Lachlan tried to raise his voice, to ask who they were and what the hell they were doing with him, but he only managed a feeble groan.
“Shh,” Darryl grabbed Lachlan’s legs, pulling him from the van. “Just relax, mate. It’ll all be over soon.”
The words should have scared Lachlan, but they only made him feel indignant.
Of course I’m not going to relax if you keep saying ominous things like that!
Thinking of the word ominous reminded him of Naomi, of a conversation they’d had a few days before. He was never going to see her again, he realized. Not her, or his mum, or his stepdad, or his sister, or any of his friends. He would never listen to The Goldfish Technique again, or play guitar. He’d never have a serious girlfriend, or start his own band, or move out of his mum’s place.
Worst of all, he was going to die wearing his Chaz’s Chicken Hut uniform.
Lachlan felt one of the men grab him under his arms and hoist him from behind. He tried to struggle, but only managed a weak twitch.
The room they carried him into was massive, with clinical white walls and a glass chamber in the center.
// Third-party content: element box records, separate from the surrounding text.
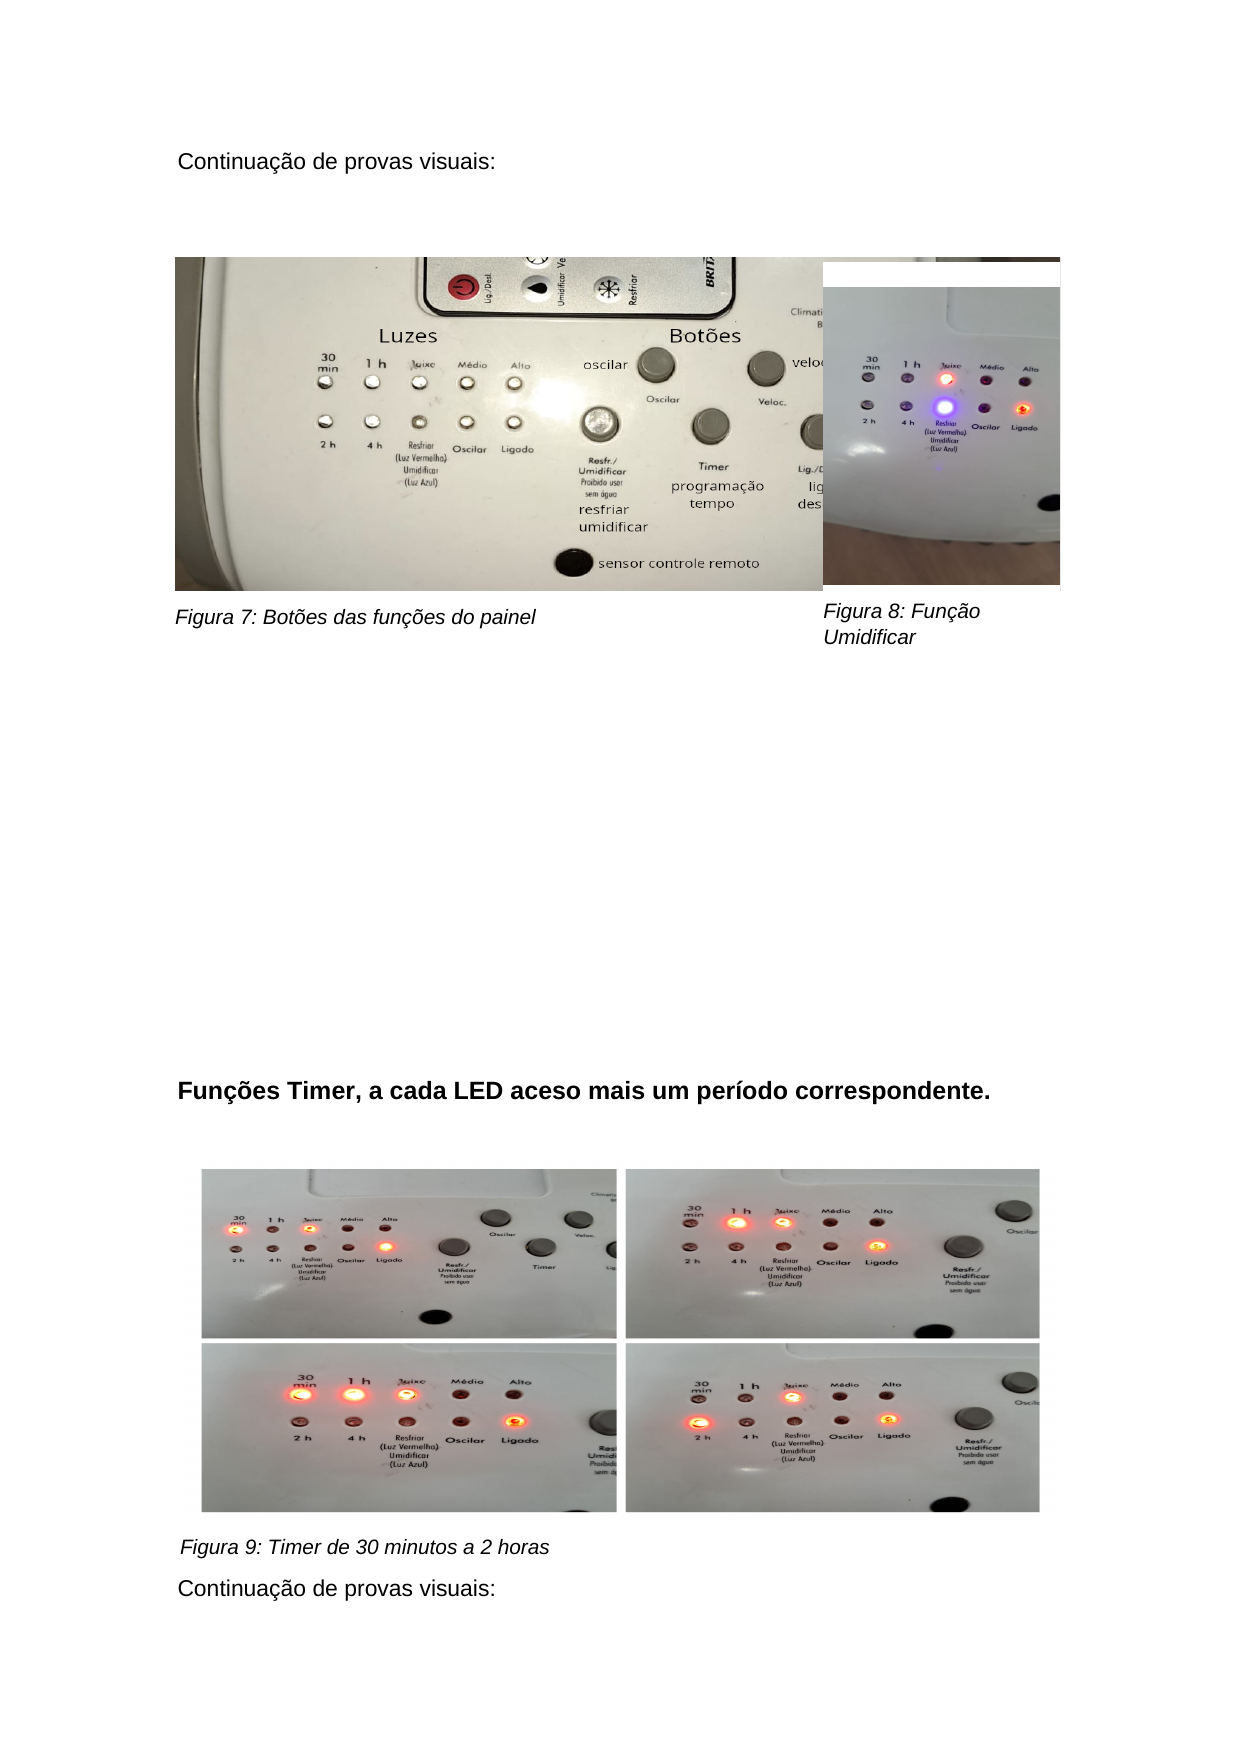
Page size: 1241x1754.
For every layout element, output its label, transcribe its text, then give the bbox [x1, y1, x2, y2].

text Figura 7: Botões das funções do painel [175, 591, 823, 629]
text [175, 233, 1060, 257]
text Continuação de provas visuais: [177, 1575, 1063, 1601]
picture [184, 1160, 1057, 1521]
text Continuação de provas visuais: [177, 148, 1063, 174]
text Figura 11: Timer de 30 minutos a 2 horas [180, 1161, 1061, 1559]
text Funções Timer, a cada LED aceso mais um período correspondente. [177, 1076, 1063, 1105]
text Figura 10: Função Umidificar [823, 585, 1060, 649]
text [175, 629, 823, 633]
picture [175, 257, 1060, 591]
He felt himself being flung into the chamber, the door shutting behind him before he hit the floor. He heard a loud thwack as his head collided with something metal, but felt detached from it, as though he was watching someone else hit their head.
He could see the men outside the chamber, a third person with them now, manipulating some controls.
The loudest sound he had ever heard tore through his ears, and a thick green fog swallowed the room around him.